— EXERCISE DESCRIPTION —
This exercise asks for every line of the material that contains the word "Land".

— INFORMATION PROVIDED —
******************************

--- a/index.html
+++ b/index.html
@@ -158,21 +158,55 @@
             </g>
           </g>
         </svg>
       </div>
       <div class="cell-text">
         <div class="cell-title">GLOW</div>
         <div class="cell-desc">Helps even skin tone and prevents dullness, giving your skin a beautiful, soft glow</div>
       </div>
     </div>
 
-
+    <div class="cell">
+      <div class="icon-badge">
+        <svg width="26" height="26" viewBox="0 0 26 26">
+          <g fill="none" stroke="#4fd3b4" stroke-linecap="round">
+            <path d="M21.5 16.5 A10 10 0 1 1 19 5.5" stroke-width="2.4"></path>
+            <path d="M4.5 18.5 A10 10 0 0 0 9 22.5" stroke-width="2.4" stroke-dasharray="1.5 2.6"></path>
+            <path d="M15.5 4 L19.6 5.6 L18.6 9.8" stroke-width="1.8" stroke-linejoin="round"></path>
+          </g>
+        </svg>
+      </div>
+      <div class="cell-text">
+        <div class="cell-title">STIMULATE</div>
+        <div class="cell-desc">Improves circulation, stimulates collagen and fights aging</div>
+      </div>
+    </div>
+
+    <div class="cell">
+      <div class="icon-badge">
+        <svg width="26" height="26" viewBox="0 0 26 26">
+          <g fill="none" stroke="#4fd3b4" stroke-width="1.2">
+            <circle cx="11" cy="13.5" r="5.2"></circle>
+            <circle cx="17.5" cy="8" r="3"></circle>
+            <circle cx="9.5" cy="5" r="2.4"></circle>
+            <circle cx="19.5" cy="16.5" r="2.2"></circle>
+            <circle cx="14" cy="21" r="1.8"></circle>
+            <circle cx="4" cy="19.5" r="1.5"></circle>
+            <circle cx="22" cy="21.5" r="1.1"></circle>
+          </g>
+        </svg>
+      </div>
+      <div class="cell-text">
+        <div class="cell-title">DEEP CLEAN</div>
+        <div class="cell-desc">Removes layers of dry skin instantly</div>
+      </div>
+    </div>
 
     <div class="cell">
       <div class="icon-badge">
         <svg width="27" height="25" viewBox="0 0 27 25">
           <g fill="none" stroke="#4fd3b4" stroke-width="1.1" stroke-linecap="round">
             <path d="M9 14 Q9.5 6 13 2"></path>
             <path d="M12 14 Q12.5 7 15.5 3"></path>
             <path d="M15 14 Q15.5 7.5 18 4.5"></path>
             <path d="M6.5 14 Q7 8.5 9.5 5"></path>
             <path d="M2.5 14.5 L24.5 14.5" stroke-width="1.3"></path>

******************************

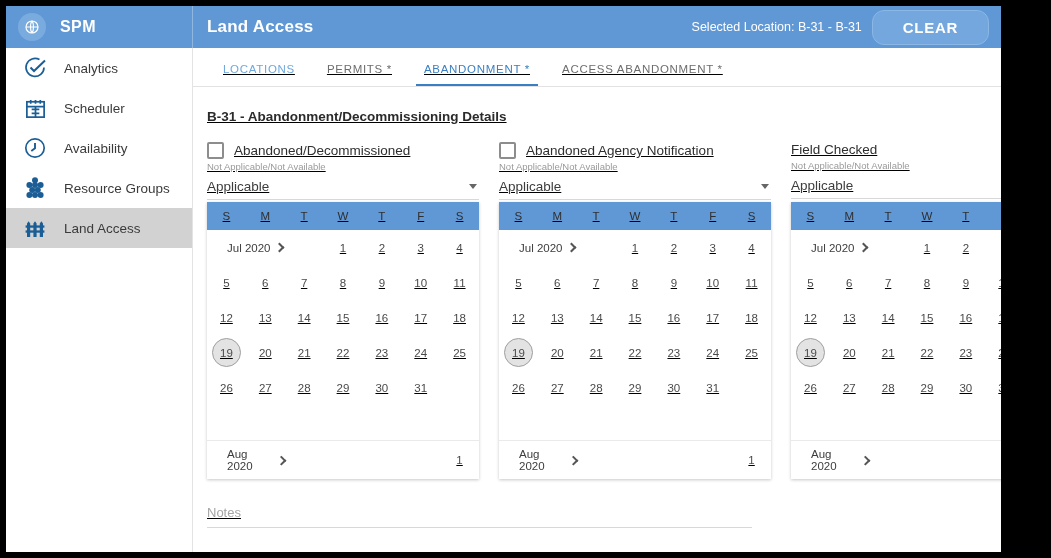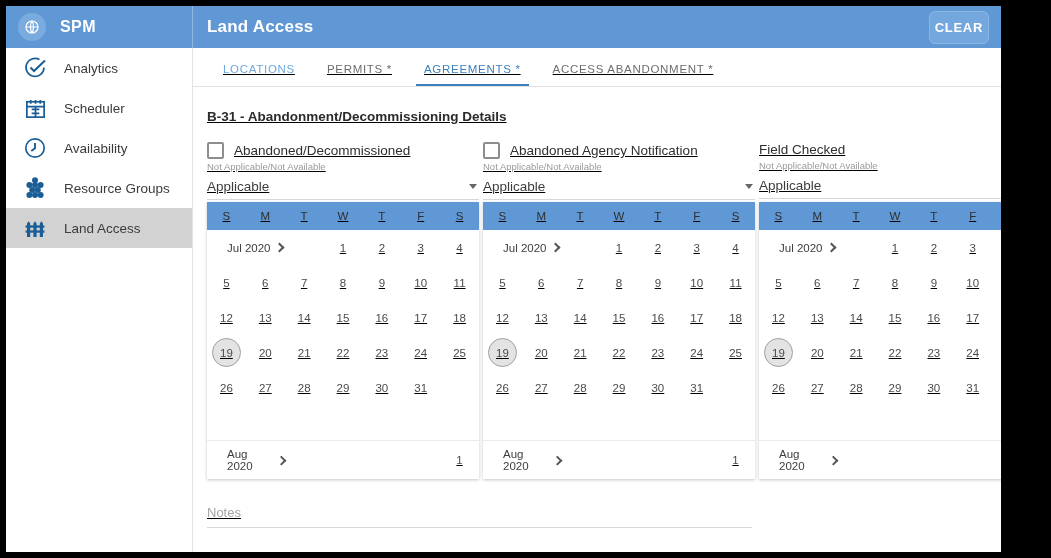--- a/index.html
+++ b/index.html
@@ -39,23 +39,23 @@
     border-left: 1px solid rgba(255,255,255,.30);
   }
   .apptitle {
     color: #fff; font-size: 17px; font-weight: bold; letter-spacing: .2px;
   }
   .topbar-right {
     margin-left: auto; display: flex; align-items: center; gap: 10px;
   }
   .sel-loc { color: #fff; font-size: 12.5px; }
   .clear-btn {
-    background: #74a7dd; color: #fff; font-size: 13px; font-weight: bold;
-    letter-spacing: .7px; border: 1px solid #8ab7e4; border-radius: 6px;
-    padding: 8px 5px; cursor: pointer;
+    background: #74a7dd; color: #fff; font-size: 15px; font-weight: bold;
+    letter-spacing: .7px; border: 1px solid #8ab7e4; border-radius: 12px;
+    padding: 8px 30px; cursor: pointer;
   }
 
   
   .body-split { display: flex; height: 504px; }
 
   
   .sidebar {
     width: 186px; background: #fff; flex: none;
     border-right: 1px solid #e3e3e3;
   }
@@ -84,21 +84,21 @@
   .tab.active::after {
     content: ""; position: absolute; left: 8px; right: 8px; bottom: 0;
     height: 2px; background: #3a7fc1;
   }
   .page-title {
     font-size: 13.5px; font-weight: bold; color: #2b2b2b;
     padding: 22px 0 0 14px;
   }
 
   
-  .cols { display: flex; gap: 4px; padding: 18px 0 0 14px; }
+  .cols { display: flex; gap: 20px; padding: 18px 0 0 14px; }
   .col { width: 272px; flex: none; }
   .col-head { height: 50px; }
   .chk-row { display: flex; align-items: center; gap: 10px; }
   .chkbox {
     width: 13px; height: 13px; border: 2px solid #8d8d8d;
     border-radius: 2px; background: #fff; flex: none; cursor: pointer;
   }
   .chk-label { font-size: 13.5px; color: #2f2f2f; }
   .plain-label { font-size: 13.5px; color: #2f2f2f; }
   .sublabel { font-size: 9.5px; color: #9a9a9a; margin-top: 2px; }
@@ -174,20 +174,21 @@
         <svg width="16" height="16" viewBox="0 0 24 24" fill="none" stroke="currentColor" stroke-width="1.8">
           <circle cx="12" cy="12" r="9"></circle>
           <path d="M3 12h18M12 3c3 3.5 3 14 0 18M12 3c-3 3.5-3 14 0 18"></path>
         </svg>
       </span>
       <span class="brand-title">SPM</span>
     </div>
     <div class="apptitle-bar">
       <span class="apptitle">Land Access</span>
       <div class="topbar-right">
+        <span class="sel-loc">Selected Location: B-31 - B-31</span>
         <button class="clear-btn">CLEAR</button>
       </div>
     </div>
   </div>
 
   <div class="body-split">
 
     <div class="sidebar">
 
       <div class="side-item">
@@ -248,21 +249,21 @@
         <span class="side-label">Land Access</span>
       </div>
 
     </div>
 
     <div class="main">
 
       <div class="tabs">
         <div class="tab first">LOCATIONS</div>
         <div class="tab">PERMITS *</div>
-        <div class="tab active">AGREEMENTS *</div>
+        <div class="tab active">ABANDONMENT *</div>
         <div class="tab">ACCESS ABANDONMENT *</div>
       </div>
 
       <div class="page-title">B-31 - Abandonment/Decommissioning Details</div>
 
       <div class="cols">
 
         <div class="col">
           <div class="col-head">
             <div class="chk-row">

******************************

— SOLUTION FOR THIS TASK —
       <span class="apptitle">Land Access</span>
         <span class="side-label">Land Access</span>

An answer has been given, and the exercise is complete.